19 Eylül 2011 Pazartesi

Edebi Afrodizyak

     Aforizmalarım, edebi afrodizyak etkisi yaratabilir. Ruhsal doyumun nirvanasına çıkarıp, sana orada bir çay demleyebilir. Elinden tutup kırlarda dolaştırabilir. Temiz hava burnuna akın ederken, beyin masajıyla düşüncelerini gevşetebilir. Ya da cümlelerin ağırlığı altında ezilirken kötü kadın kahkahasıyla kulaklarını tırmalayabilir. Herkes üzerinde değişken etkilere sahiptir sözcüklerim, severim keretaları.


     Fizik'teki tork bile dengeleyemez bazı kişilerin dengesizliğini. Bilim dili konuşma yetisini kaybeder bu kimselerin karşısında. Terazilerine ne konulursa konulsun eşitlenmesi, fili tek kişilik sandalyeye sığdırabilmek gibi bir şeydir. Dengeleyici kuvvet, almış başını uzak diyarlara doğru bir yolculuğa çıkmıştır. Düşünce yetisi ise kişiye ulaşamadan araba kazasına kurban gitmiştir.  Bu kimseler, kendi fikirlerine sahip olamayacak kadar da acizdir. Fakat ben bugün onlardan bahsetmeyeceğim, bu ilerki bölümün fragmanı babında minik bir paragraf olsun yane ehehehe.


     Küfür etmek, her zaman argatonik fasolistik sözcüklerin dudaktan kulaklara doğru, havadaki titreşimler aracılığıyla şiddetli bir şekilde aktarımı değildir. Küfür etmek bu kadar sığ, bu kadar minik bir forma sığdırılabilecek kadar yüzeysel bir olgudan ibaret olamaz canlarım. Zira tavırlarıyla küfürü nirvanaya fırlatan kişiler mevcut dünya toprakları içerisinde. Ya da E.T topraklarının kuytu köşelerinde.
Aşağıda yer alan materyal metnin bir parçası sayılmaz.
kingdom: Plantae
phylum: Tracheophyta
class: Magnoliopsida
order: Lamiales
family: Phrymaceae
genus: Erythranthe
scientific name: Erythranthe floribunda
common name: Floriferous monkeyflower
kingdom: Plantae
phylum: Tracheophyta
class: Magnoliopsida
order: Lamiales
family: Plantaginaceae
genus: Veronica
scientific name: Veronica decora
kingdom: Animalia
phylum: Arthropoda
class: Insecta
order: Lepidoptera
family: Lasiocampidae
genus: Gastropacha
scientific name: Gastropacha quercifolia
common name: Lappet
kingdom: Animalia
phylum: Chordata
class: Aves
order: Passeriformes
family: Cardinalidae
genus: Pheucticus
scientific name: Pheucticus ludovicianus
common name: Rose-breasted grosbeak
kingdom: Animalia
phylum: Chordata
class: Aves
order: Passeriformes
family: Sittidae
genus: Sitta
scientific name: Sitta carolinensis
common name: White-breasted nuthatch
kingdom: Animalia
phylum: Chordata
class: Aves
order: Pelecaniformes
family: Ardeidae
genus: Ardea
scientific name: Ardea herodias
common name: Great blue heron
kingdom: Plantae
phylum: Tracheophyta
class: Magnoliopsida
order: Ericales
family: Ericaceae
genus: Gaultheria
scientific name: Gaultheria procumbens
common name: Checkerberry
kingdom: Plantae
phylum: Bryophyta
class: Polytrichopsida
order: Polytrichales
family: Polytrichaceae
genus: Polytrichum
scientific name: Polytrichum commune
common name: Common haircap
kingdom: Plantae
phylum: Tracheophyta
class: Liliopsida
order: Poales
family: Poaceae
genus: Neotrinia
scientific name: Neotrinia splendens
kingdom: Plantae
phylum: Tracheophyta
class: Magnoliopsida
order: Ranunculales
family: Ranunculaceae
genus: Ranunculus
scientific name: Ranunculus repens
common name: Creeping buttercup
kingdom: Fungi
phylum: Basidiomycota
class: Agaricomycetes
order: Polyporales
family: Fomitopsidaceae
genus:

Belki de ayın karanlık yüzünün aydınlanmış o minik penceresinin kenarında. Her neyse, kısacası anlayacağınız küfür sadece dilin terbiye edilmemiş kelime haznesinden ibaret değildir.


     Küfrün amacı, kişinin canını yakıp onu yerin dibine, magmalar dolaylarına sokmak değil midir? Çıkamayacak oradan pezevenk sonra. Fakat yergiyi illa argo sözcük seline boğularak yapmaz ki insan. Bazen küfür sadece sessizlikten de ibaret olabilir. Ya da surata atılan bir tokattan da. Veyahut bakışların içinde gizli duran anlamdan da. Bir sürü forma bürünüp çıkabilir anlayacağınız karşınıza küfür, o yüzden en zararsız olanı argo vörjınına bu kadar da kötü davranmayın. Yazıktır. 


     Ellerimi kelepçeledi sorumluluk denen lanet olası gardiyan. Elime bir kalem verdi, önümdeki boş kağıtları çekip yerine test kitaplarını bıraktı. Mesela bu da küfürün benim yanımda büründüğü farklı bir formdur. Argo olarak gelseydi daha iyi değil miydi yani şimdi?